The Merit Systems Protection Board on Jan. 26 ruled that federal employees who were fired on suitability grounds can appeal their removal to the MSPB.
In Aguzie and Barnes v. Office of Personnel Management, MSPB said that employees’ rights to appeal adverse actions still apply when OPM finds someone is unsuitable for employment and tells an agency to remove him. OPM had argued that those appeals should not be appealed under the usual adverse action procedures.
Federal unions applauded MSPB’s ruling.
“This ruling allows employees, who are highly valued by their agency and who may have worked there for many years, to defend themselves if OPM directs their agency to remove them based on some alleged misstatement in their employment application or in a reinvestigation,” said Colleen Kelley, president of the National Treasury Employees Union. “Until this decision, employees removed as a result of suitability actions had only limited appeal rights.”
Andres Grajales, assistant general counsel at the American Federation of Government Employees said the union was glad to see the decision.

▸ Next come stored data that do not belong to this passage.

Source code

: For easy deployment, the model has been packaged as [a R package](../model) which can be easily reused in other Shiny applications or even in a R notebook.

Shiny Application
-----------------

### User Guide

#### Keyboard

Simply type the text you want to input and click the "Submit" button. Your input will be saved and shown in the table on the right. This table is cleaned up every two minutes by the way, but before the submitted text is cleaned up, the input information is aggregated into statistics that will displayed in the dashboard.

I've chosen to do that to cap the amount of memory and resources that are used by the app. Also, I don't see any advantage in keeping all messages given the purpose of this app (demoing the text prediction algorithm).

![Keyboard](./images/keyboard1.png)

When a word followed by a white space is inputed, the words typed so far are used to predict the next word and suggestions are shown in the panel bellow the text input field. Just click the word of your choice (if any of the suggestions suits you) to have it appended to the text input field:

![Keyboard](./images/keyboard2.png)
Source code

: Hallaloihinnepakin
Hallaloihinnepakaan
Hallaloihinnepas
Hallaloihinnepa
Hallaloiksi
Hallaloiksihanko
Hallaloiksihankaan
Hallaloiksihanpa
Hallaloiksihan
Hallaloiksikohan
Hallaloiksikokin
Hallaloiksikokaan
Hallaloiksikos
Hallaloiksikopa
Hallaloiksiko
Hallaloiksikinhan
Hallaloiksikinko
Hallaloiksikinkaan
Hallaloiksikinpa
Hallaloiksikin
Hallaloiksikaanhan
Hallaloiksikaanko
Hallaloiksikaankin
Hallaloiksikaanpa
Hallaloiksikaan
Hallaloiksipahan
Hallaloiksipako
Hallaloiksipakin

“The MSPB rightly closed a loophole that allowed the federal government to circumvent Title 5, Chapter 75 due process rights when using suitability determinations to remove an employee for alleged misconduct,” Grajales said. “This decision ensures that employees will be able to exercise the full range of appeal rights guaranteed to them by statute, regardless of whether a proposed removal comes from their employing agency or from OPM.”
IRS agent Says:
January 29th, 2011 at 5:28 pm
Employee due process rights should also be enforceable when OPM and IRS misclassify a career tenured employee in the competitive service who returns within 3 years to the same job, same agency and is reinstated to the same exact job. For some reinstatement applicants, OPM counts their prior probations and treats them as nonprobationary, while for others in their exact same position, they are misclassified as probationary and denied all of their due process rights. OPM discriminates in applying the laws to some, not others. If OPM fails to count their prior probations toward completion of probation, even a 20 year employee with nothing but excellent appraisals for their entire career can be illegally treated as probationary and terminated without true cause at the very end of this false 2nd probation, For example, this could affect someone whose spouse is transferred and who leaves for a short time and reapplies to a new location. At IRS, 50% of probationers are terminated in certain POD’s with rogue managers, often at the very end of very successful probation periods. Often it is without cause (1/3 of all Treasury hires are gone within 2 years, the highest attrition rate of any agency). Often in this economy the reason is to make room for their own unqualified cronies who are being brought in in record numbers (same patronism that’s been all over the Boston Globe lately at the state level is going on at the federal level, but there’s no investigation at the federal level). MSPB should not be allowed to “rubber stamp” these misclassifications by OPM which force people to spend tens if not hundreds of thousands on lawyers with no job, only to be told that MSPB will not listen to their cases – due to this false “probationary status” when they are actually nonprobationary with full employee rights.
IRS agent Says:
January 29th, 2011 at 5:57 pm
By the way, an employee cannot unknowingly waive their due process rights and career tenure, but this is just what OPM, IRS, and MSPB is doing to career tenured employees.